Haven't been on the forums here in a while. Been moving on with life. However, the ex recently reached out. There is a restraining order she placed, but yeah that means nothing apparently. Venting about that, no real reason for this post other then that.

She sent a list of songs and albums, that together basically create a narrative.

First, she was stupid.(suppose this is an apology of sorts) - 3 songs with this basic theme

Second, why am I doing ok with this when she is in so much pain (Guess if I loved her I would be in more pain, she doesn't see the irony considering how she acted after the break up) - an album which seems to follow this theme, though haven't listened to it

Third, she was blinded by the guys money (somehow her leaving me for the promise of financial gain is suppose to make everything better?) - again three songs

Fourth, that song "See you Again". (assume that means after the restraining order is up... .)

Fifth, she is now ready to marry me (7 years engaged prior to the break up). - 2 songs

Interestingly, this all came roughly 2 weeks after I started using social media again(had thought it would be safe now). The only friends I have online are family and childhood friends. Posted a few things to update them on the rebuilding process. Essentially, accomplished a few things that had been put off for the last 12~ years.

Anyways, every time she reaches out it hurts. 8 months NC and don't plan to stop, over a year since the break up.
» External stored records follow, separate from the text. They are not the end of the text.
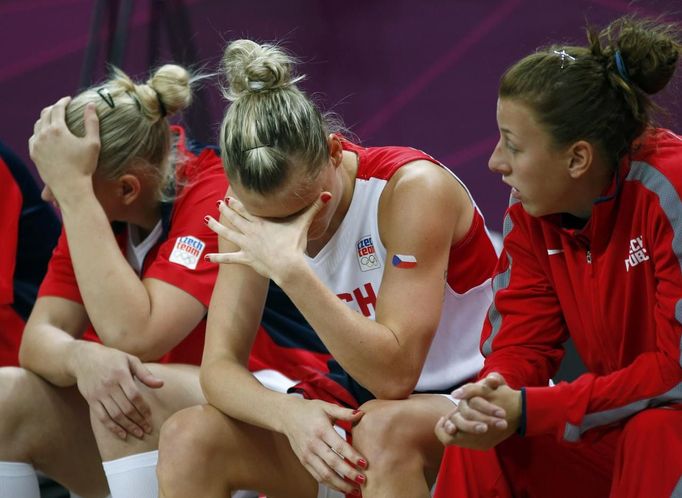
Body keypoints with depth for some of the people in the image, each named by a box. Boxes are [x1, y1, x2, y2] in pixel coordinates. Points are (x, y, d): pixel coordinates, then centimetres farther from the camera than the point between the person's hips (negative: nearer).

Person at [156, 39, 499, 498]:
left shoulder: (413, 188, -24)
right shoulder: (252, 207, -8)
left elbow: (395, 374, -30)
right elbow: (219, 365, -9)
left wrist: (291, 270, -37)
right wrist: (289, 413, -31)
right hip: (353, 400, 5)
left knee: (380, 430, -39)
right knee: (187, 438, -17)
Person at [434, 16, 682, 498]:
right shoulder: (532, 208, -3)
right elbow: (519, 343, -1)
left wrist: (529, 411, -27)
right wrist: (493, 403, -26)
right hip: (616, 432, 6)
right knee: (482, 441, -13)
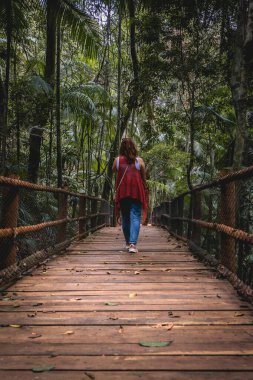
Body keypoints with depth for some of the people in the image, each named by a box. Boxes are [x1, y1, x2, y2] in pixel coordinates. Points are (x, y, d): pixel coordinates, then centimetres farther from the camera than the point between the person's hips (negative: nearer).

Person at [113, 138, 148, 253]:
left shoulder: (117, 160, -1)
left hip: (122, 193, 2)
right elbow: (144, 178, 5)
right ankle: (133, 244, -14)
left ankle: (128, 243, 24)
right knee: (135, 218, -1)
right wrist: (145, 191, 17)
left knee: (125, 218, 14)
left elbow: (114, 170, 19)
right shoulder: (139, 161, -2)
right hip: (136, 193, -1)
Not much point to this post, except misery loves company and a group of people that can relate is always nice.

Thanks for letting me take up space for my selfish needs. Feel slightly better now :)


Title: Re: Venting
Post by: Larmoyant on June 29, 2016, 06:02:43 AM
I think they do... .but in a different way than us... .the real regret comes along with realizing our mistakes... .to them... .regret means trying to get back to drain a previous host as much as they can coz they failed to destroy him/her in the previous encounters

This.

Anyways, every time she reaches out to me it hurts. 8 months NC and don't plan to stop, over a year since the break up. Not much point to this post, except misery loves company and a group of people that can relate is always nice.

Thanks for letting me take up space for my selfish needs. Feel slightly better now :)

naguma, not selfish needs at all and I'm glad you posted the comment by StillInShock. I'm going to print it out. I feel like venting right now because I feel more angry than I ever have throughout this whole almost 6 month torturous breakup. Where is all the anger been hiding! Keep moving forwards naguma. You sound like you're in a good, good place which gives me hope that one day I will be too.